The attacks have been greatly reduced by US and Iraqi government forces taking action against Sunni-based insurgents on the one hand, and the Shia militias on the other.
But our correspondent says that stopping suicide bombers who move among crowds on foot, especially women wearing voluminous clothing, is particularly difficult.
The pilgrimage will reach a climax on Tuesday and more than a million worshippers are expected.

The Iraqi military spokesman in Baghdad, Brig Gen Qassim al-Moussawi, told AP news agency that 100,000 Iraqi security forces were being deployed - along with US reinforcements and air support - to protect the ceremonies in Kadhimiya.

Security forces are using about 200 women volunteers to search female pilgrims, AP said.

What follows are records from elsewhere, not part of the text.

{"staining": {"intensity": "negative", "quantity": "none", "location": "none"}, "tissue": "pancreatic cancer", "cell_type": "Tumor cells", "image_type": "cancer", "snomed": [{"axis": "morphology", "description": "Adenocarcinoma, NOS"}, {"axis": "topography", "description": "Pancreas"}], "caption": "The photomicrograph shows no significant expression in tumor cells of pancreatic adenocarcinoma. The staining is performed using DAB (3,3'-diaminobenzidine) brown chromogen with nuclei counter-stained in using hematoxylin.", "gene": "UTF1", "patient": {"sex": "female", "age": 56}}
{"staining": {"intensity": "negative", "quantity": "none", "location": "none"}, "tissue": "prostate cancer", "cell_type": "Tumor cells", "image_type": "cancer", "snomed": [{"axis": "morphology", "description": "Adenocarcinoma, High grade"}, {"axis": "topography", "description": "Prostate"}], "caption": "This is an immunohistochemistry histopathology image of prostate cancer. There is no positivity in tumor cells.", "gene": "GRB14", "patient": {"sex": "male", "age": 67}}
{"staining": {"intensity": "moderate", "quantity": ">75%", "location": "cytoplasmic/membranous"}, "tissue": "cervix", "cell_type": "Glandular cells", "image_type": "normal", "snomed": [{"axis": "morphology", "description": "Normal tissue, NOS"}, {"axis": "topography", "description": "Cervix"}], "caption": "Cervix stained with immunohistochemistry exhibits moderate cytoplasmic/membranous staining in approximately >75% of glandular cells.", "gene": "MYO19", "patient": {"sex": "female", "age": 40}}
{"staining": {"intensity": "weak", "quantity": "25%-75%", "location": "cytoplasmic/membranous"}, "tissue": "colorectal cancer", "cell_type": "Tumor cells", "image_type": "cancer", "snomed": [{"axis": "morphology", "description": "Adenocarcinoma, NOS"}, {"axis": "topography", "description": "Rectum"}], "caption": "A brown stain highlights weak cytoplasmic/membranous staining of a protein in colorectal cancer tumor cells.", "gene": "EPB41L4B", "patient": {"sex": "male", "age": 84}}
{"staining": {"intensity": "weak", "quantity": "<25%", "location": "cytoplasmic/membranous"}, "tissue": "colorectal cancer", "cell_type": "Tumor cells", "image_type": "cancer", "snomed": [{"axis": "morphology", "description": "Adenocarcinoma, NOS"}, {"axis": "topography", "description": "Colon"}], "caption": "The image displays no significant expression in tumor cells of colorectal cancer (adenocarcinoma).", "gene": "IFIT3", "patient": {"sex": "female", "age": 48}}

Despite the extra security, gunmen also shot dead seven pilgrims in the southern outskirts of Baghdad on Sunday.
The attacks come after an overall drop in the level of violence in Iraq in recent months.
Analysts says that radical Sunni groups - including al-Qaeda - have an added incentive to try to show it is not a spent force after being weakened in the Sunni heartland north and west of Baghdad.
However, violence in Kirkuk has a different dynamic, with an ongoing power struggle between the city's three main ethnic groups.
Despite the bombings in Baghdad, some Shia pilgrims said they were determined to continue with the ceremonies.
"Today we are going to visit the holy Shrine of Imam Kadhim. We pay no heed to bombings and death. We are believing in God," said Jassim Jihad.
In 2005 more than 900 people died in a stampede on the route to the shrine. The panic had been started by rumours of a suicide bomber in the crowd.